On 29 June 2023, the International Commission of Jurists (ICJ) published a follow-up report on the state of freedom of religion in Myanmar since the coup took place on 1 February 2021. Two findings stand out in particular:
[T]he ICJ’s recent findings indicate a concerning rise in the use of religious and sacred sites for military purposes, including as bases, detention centres, interrogation centres, and even as killing fields in certain conflict zones.
In the initial phases of the coup, the military focused on Buddhist clergy believed to be associated with the anti-coup movement or having ties to people’s defence forces. Since 2022, there has been an increasing trend of targeted attacks and arrest of ethnic Christian clergy based on their ethnicity. Documenting the circumstances of imprisoned clergies from various religious communities is becoming increasingly challenging due to the junta’s repression with human rights lawyers being arrested and detained arbitrarily.
World Watch Research analyst Thomas Muller comments: “It does not come as a surprise that specific religions and religious minorities are being targeted by the Tatmadaw – the government’s military arm – in the conflict in the Myanmar. Whereas the first paragraph quoted above indicates an indiscriminate approach against all religions and minorities, the second passage reveals deliberate action by the Tatmadaw focusing on Buddhist and Christian clergy. This does not bode well for the future of the conflict: If the Tatmadaw continues to use religious sentiments to whip up support or to spread an “us-versus-them” attitude, it is very hard to see how such sentiment can be overcome once the civil war is over.”

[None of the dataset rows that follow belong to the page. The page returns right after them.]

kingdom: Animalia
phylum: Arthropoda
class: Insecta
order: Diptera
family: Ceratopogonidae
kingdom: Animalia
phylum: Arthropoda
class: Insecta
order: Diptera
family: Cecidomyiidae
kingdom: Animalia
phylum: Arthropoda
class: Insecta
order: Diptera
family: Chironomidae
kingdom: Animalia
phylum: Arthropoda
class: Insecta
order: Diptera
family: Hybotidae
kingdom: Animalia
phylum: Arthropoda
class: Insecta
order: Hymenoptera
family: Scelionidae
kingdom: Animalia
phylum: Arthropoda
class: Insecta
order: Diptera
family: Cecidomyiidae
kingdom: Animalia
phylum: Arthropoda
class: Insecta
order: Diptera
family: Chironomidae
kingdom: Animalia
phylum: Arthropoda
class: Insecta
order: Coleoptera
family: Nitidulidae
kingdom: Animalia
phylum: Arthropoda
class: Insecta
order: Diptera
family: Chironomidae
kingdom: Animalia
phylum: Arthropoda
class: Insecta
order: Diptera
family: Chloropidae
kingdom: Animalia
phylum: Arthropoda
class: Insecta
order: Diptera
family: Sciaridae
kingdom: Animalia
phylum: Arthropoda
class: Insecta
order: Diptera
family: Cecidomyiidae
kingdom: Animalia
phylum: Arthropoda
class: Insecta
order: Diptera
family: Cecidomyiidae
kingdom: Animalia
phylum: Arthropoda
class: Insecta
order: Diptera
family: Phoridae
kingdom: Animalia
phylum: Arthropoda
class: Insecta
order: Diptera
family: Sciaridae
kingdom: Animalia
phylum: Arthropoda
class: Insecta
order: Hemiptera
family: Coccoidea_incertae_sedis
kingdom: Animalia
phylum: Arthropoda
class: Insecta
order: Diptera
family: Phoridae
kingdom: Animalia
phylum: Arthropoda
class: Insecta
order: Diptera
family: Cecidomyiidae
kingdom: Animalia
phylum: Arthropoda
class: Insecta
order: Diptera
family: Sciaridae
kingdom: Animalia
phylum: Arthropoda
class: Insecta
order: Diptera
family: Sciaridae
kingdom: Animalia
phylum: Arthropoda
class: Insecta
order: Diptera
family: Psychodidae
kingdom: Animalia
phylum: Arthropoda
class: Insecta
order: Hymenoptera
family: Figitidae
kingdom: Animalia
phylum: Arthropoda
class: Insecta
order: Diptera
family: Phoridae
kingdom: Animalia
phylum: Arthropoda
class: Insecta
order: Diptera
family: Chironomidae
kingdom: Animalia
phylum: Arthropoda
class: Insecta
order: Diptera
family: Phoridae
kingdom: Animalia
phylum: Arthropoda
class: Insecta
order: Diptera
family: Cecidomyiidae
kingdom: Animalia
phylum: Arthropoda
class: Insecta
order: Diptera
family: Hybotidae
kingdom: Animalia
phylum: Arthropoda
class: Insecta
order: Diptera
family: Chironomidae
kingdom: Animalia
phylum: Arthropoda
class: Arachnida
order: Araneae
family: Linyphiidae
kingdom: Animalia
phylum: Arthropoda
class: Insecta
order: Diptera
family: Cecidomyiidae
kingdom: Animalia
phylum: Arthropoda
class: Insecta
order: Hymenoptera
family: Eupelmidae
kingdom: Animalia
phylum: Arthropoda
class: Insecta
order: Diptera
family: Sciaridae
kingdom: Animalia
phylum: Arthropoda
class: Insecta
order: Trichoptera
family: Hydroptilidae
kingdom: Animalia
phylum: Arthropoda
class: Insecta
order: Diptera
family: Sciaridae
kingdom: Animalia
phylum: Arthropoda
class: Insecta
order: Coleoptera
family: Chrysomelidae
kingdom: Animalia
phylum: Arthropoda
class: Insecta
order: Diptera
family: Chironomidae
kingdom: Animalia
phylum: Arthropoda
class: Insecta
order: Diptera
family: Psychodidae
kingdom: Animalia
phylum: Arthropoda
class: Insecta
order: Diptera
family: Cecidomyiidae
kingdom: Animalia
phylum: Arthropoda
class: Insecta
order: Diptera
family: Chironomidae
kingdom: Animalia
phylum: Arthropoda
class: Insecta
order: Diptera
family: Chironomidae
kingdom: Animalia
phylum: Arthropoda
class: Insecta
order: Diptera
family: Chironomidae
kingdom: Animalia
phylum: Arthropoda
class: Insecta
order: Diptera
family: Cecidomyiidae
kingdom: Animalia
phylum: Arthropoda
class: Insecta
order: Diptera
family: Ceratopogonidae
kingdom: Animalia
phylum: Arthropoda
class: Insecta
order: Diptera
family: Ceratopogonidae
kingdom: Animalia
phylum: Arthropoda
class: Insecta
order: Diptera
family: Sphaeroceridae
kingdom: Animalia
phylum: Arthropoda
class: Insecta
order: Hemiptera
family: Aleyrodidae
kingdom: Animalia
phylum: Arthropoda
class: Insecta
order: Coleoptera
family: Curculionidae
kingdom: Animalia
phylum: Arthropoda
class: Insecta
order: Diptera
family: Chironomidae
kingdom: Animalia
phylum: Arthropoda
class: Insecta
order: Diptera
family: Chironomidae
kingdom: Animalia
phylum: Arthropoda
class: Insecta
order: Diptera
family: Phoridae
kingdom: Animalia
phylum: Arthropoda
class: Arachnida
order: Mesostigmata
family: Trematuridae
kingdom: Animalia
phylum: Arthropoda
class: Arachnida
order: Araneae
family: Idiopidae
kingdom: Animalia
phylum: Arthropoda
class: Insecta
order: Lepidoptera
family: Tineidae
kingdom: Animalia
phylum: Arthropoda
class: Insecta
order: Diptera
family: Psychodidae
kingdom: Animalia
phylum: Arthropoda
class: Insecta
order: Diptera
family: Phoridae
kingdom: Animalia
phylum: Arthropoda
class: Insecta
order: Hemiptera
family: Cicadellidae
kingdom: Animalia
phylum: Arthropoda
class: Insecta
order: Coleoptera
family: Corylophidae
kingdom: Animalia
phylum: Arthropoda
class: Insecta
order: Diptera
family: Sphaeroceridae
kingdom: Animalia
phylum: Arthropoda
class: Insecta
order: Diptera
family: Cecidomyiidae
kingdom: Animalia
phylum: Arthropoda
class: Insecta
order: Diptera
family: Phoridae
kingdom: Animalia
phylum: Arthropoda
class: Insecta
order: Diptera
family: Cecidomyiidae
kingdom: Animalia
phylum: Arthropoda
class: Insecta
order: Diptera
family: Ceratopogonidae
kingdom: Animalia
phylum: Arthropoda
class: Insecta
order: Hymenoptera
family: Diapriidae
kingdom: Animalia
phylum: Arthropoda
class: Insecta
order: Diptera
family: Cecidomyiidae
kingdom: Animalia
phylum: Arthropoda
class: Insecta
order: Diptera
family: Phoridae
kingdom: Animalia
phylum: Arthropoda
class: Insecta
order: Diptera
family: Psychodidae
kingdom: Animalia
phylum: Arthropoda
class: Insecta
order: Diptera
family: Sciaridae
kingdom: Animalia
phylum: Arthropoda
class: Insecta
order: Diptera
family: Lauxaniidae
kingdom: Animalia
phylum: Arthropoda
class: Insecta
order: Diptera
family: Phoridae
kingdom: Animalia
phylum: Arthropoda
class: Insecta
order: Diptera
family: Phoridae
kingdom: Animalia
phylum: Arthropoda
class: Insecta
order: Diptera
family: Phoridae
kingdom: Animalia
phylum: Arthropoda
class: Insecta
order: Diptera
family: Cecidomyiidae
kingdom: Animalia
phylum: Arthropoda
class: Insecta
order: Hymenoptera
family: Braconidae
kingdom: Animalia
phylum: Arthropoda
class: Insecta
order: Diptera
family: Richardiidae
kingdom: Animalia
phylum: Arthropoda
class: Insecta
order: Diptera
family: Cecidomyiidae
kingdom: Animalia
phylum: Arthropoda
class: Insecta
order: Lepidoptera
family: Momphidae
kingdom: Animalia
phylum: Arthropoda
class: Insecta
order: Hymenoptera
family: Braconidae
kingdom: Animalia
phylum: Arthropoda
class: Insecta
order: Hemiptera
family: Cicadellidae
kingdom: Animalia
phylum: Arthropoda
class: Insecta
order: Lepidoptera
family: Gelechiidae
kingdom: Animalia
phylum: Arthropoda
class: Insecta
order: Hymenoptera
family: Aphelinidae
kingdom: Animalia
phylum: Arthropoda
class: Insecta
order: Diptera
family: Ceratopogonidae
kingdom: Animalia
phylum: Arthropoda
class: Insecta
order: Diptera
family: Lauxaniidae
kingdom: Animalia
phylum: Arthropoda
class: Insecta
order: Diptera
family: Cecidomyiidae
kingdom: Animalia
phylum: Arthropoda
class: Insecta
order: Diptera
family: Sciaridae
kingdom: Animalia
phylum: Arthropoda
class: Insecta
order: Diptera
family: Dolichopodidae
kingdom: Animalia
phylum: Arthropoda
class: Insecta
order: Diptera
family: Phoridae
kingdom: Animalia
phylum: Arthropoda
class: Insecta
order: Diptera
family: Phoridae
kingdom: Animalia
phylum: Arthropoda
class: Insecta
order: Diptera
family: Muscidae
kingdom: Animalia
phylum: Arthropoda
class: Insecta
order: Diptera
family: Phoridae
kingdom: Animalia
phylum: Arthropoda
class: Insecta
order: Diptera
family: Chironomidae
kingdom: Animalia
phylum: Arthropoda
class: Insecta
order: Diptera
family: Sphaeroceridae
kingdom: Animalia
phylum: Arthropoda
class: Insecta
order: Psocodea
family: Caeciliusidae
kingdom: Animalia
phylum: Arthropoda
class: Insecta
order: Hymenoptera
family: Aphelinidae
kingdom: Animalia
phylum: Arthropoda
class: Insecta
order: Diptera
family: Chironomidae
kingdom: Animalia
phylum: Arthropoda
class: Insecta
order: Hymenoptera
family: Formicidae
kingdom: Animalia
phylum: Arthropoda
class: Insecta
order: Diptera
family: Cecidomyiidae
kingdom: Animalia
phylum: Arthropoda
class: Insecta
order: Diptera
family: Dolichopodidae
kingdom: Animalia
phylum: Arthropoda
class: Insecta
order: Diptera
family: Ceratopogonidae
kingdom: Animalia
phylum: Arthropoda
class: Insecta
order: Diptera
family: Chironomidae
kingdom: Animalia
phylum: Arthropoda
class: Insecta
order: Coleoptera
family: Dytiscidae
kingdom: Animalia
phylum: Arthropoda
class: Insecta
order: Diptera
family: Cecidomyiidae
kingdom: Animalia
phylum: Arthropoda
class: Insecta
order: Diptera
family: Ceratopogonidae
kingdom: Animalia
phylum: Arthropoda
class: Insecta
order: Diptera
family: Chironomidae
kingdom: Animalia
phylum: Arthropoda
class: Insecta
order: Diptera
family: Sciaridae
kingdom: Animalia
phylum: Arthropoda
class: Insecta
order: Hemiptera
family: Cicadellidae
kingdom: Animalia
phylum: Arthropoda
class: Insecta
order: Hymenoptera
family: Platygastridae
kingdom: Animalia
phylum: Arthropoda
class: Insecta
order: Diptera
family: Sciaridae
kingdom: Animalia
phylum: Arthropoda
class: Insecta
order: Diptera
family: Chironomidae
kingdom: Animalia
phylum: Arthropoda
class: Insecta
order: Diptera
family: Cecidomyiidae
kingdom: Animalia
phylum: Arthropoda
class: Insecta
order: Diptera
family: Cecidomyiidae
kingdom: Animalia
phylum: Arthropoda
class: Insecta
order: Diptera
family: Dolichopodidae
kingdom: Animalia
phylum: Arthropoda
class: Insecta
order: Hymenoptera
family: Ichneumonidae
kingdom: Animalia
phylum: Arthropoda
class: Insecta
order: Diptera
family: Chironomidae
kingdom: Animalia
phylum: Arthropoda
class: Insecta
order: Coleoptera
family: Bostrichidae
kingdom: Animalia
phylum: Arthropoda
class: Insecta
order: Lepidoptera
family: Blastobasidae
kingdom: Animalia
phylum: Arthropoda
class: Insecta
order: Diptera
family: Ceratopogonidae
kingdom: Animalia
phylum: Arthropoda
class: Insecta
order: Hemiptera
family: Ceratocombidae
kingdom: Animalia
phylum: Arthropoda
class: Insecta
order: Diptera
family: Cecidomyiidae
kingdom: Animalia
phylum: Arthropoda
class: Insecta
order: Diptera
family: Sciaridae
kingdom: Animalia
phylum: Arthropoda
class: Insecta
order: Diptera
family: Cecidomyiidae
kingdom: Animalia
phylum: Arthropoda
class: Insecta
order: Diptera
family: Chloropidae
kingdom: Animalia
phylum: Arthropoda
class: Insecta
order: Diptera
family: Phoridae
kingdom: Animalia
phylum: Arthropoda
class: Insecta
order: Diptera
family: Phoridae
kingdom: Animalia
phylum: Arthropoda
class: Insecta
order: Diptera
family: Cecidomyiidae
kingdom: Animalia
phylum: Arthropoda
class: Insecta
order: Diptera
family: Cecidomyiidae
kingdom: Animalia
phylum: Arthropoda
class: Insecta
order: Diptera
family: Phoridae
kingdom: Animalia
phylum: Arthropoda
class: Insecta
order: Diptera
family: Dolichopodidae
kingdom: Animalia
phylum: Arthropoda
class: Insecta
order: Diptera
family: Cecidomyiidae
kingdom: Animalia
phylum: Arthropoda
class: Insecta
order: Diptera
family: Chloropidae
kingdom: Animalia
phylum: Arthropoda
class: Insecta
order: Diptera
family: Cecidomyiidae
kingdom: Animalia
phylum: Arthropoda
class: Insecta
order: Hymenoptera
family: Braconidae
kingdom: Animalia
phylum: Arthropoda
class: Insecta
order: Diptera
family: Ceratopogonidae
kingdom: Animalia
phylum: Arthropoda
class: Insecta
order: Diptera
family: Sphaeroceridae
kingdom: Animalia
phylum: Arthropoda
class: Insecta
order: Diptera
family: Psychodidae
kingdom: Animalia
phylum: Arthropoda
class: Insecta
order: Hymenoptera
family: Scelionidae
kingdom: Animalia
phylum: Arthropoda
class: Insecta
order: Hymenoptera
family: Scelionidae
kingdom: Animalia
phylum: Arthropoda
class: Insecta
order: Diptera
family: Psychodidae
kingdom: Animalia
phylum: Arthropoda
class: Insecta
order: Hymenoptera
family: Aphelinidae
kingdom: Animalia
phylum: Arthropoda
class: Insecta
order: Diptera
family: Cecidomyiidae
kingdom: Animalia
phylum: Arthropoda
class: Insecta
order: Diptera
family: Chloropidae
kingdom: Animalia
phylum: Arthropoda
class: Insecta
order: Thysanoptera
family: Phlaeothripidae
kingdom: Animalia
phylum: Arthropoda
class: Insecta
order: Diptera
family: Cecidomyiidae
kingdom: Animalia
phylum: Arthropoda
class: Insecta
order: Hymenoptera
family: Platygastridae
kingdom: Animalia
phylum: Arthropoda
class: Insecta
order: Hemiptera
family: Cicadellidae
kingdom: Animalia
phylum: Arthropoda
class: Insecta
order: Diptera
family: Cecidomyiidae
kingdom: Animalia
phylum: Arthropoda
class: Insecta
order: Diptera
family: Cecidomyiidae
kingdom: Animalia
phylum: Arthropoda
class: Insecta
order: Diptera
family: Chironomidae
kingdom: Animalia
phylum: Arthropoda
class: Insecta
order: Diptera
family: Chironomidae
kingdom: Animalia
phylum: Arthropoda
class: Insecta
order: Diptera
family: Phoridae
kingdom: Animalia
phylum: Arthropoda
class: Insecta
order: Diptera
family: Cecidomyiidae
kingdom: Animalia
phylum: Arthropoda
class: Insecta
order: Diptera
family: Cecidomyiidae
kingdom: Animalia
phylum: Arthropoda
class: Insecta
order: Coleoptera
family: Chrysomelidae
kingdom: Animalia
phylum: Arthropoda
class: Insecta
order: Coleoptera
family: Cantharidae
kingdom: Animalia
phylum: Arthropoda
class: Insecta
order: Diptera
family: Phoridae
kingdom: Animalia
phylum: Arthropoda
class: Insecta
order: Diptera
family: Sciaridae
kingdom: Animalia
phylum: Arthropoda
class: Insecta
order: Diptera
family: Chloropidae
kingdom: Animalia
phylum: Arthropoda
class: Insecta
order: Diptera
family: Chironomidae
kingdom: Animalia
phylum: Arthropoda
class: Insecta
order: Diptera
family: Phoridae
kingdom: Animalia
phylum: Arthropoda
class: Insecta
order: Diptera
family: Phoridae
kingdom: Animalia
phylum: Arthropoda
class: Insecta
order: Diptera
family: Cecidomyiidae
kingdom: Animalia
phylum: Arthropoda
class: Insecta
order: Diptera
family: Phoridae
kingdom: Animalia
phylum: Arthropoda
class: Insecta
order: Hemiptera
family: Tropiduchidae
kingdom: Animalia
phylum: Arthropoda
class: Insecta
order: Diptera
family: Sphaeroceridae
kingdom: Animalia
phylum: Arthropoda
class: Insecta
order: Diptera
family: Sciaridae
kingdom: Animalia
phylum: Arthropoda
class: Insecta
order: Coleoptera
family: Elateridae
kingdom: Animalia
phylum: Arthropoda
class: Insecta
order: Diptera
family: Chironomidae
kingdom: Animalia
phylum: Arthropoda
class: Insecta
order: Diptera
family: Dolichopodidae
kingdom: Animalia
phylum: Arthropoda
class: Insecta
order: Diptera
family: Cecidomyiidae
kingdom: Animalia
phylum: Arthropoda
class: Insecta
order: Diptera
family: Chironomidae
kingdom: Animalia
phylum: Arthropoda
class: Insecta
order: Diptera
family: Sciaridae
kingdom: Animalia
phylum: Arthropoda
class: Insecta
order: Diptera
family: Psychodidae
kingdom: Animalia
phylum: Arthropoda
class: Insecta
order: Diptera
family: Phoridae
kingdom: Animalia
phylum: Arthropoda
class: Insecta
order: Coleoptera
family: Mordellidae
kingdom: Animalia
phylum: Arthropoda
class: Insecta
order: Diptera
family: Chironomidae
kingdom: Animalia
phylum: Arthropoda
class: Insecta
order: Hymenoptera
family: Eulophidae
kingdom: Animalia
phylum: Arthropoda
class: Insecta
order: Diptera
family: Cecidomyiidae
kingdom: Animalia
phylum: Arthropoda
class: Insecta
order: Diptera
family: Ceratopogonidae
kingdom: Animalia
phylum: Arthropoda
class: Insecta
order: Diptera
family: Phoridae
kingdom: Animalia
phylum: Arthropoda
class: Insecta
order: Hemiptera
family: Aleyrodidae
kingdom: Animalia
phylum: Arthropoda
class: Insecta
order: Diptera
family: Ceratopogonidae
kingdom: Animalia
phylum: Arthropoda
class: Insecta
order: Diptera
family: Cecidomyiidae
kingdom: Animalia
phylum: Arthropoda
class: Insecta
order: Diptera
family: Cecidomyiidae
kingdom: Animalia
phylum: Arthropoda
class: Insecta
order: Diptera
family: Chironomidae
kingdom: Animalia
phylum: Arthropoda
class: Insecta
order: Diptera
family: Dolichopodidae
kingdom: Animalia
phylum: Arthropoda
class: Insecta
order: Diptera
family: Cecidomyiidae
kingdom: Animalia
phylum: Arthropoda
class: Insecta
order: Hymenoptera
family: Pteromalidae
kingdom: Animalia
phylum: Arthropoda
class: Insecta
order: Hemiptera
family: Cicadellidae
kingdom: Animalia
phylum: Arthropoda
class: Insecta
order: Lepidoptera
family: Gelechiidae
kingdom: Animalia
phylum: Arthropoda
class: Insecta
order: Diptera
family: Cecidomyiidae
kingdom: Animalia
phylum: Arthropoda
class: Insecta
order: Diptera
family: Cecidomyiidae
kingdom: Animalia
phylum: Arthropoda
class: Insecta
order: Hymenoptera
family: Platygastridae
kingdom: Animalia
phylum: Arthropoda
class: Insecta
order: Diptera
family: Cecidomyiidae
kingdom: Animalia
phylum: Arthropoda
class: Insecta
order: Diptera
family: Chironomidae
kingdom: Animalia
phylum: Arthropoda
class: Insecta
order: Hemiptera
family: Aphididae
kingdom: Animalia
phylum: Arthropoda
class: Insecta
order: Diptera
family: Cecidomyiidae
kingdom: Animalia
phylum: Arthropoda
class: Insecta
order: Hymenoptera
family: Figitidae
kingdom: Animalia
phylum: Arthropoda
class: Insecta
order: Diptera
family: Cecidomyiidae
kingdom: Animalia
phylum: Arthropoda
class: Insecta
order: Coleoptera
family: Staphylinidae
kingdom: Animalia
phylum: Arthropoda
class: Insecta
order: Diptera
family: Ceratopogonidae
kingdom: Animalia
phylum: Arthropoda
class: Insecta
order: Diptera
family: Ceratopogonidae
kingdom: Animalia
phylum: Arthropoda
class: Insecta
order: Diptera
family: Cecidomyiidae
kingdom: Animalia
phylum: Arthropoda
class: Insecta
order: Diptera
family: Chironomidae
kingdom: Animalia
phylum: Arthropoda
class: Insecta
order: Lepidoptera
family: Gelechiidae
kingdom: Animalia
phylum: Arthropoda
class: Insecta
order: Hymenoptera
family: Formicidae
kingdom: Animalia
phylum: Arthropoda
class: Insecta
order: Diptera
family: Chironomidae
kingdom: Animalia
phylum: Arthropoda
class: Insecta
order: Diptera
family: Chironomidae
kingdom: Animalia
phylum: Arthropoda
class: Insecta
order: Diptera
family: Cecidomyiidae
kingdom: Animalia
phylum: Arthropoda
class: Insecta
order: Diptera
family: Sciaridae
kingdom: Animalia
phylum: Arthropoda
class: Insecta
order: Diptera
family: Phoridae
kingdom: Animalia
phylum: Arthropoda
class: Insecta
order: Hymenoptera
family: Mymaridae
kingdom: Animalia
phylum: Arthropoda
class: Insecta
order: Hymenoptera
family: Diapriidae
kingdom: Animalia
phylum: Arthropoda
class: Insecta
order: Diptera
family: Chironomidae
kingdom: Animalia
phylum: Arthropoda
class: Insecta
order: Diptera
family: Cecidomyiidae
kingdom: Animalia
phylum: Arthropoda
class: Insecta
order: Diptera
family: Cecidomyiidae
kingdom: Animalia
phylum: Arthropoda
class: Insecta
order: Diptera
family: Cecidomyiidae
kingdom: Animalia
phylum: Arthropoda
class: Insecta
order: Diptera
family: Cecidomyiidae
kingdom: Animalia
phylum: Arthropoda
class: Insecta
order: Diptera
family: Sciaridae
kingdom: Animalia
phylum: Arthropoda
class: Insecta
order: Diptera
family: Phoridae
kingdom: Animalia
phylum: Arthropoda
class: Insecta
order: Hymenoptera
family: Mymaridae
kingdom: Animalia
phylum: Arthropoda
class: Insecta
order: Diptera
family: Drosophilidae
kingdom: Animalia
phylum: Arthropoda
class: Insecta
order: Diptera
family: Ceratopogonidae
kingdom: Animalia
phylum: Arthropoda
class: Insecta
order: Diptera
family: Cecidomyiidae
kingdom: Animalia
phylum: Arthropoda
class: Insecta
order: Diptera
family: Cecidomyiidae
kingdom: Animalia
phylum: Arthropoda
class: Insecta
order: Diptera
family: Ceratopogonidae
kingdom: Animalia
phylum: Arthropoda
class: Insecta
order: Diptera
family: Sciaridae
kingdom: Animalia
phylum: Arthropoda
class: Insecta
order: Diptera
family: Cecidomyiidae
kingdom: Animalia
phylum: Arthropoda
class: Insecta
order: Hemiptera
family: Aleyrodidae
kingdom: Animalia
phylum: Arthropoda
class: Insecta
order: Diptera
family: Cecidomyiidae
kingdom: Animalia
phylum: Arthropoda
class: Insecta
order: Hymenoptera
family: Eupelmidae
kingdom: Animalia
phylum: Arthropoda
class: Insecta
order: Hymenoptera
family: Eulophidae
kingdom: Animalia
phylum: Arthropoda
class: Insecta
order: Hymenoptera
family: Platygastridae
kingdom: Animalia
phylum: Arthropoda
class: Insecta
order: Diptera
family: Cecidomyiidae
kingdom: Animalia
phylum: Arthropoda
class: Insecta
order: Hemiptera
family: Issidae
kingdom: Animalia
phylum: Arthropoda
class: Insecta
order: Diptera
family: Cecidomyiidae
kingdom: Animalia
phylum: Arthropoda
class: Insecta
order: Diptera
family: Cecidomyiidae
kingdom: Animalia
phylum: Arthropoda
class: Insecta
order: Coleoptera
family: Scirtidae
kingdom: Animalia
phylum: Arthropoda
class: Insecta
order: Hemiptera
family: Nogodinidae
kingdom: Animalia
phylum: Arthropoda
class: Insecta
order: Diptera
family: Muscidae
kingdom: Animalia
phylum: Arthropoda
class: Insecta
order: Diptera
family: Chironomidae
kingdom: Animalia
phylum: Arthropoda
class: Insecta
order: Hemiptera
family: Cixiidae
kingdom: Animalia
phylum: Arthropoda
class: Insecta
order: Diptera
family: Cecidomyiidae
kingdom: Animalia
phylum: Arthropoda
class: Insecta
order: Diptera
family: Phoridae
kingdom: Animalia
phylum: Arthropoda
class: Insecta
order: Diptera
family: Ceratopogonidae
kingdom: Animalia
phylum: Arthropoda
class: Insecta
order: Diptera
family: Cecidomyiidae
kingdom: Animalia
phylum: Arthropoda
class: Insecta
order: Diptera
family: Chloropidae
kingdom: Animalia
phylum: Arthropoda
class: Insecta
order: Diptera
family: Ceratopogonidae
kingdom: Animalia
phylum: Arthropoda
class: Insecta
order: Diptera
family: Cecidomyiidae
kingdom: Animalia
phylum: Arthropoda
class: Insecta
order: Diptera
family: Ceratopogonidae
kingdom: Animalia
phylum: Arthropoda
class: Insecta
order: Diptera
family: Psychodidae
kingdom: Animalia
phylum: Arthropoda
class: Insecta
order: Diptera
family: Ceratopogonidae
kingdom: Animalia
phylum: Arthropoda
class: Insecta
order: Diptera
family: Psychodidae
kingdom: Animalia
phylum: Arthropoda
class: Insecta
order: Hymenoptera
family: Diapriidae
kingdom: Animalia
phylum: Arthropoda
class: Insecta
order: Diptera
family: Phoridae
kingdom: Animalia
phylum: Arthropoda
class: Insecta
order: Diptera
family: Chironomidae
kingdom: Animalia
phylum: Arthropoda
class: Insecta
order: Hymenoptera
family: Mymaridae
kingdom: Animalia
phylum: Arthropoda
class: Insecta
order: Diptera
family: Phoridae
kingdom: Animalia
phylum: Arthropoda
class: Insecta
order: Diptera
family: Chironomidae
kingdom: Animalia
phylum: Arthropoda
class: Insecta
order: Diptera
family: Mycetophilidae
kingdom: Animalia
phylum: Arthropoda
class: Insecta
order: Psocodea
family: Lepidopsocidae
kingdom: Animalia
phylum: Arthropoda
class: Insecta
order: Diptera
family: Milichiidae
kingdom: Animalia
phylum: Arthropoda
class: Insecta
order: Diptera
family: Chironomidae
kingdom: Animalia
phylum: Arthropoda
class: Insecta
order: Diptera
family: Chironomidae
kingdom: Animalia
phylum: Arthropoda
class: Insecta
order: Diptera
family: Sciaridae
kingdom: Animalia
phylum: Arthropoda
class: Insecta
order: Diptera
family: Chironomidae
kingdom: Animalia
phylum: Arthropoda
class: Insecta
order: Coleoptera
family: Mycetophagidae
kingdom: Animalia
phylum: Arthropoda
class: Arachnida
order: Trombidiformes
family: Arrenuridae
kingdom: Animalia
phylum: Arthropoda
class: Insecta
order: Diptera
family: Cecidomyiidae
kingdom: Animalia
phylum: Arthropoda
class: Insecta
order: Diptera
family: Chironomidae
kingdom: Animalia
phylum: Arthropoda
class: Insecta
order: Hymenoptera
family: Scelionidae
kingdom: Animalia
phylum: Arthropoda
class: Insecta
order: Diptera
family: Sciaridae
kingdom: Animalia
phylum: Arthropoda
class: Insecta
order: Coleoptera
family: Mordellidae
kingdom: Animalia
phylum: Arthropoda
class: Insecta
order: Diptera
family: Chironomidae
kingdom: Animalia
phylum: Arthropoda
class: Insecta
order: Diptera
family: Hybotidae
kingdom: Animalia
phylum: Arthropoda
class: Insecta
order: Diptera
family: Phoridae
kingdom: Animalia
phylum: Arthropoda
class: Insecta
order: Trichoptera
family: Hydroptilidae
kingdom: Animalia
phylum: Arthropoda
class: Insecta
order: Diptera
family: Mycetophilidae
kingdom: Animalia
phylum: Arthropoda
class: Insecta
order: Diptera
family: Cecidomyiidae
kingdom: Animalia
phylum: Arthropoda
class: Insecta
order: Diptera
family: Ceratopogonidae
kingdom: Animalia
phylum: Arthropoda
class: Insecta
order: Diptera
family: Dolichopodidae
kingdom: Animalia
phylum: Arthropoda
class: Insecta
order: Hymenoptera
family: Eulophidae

Thomas Muller continues: “Despite the ongoing conflict, the regime is trying to pretend that all is well and allegedly plans for nationwide elections to go ahead in 2024. One prerequisite for such elections is a nationwide census, a task the regime claims to have almost completed, as Radio Free Asia reported on 28 June 2023. Given the challenges the last census posed, which was completed in 2014 when the country was more or less at peace, and given the fact that government control is at least ‘contested’ in half of the country, any census results are unlikely to be credible and may well sow the seed for more discontent and bitterness.”